→ **PROBLEM REQUIREMENTS**
Quote the listing in full, exactly as given, minus any pictures.

→ **DATA PROVIDED**
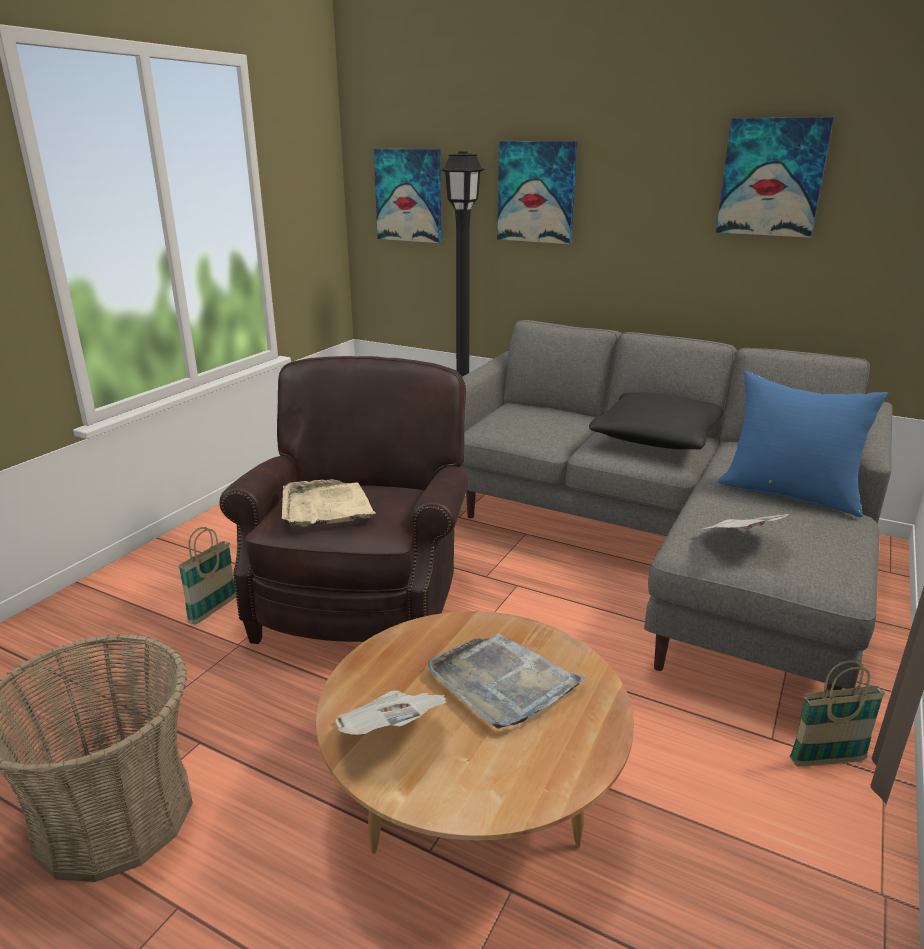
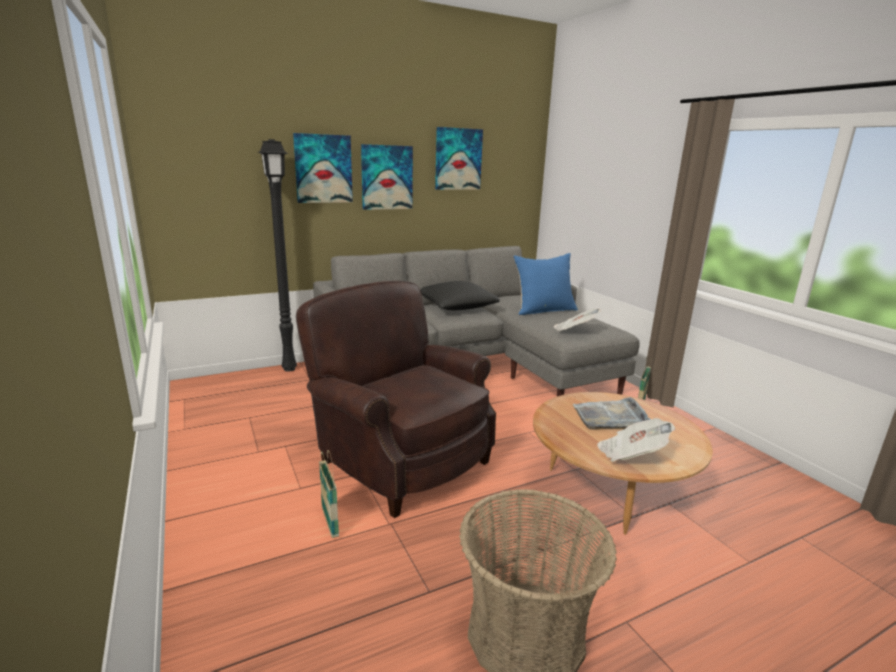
camera: 55 degrees left, 5 degrees down
beige tray [282,479,376,527] -> none
picture [373,149,442,243] -> picture moved to [361,144,413,210]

→ **WRITTEN SOLUTION**
camera: 55 degrees left, 5 degrees down
beige tray [282,479,376,527] -> none
picture [373,149,442,243] -> picture moved to [361,144,413,210]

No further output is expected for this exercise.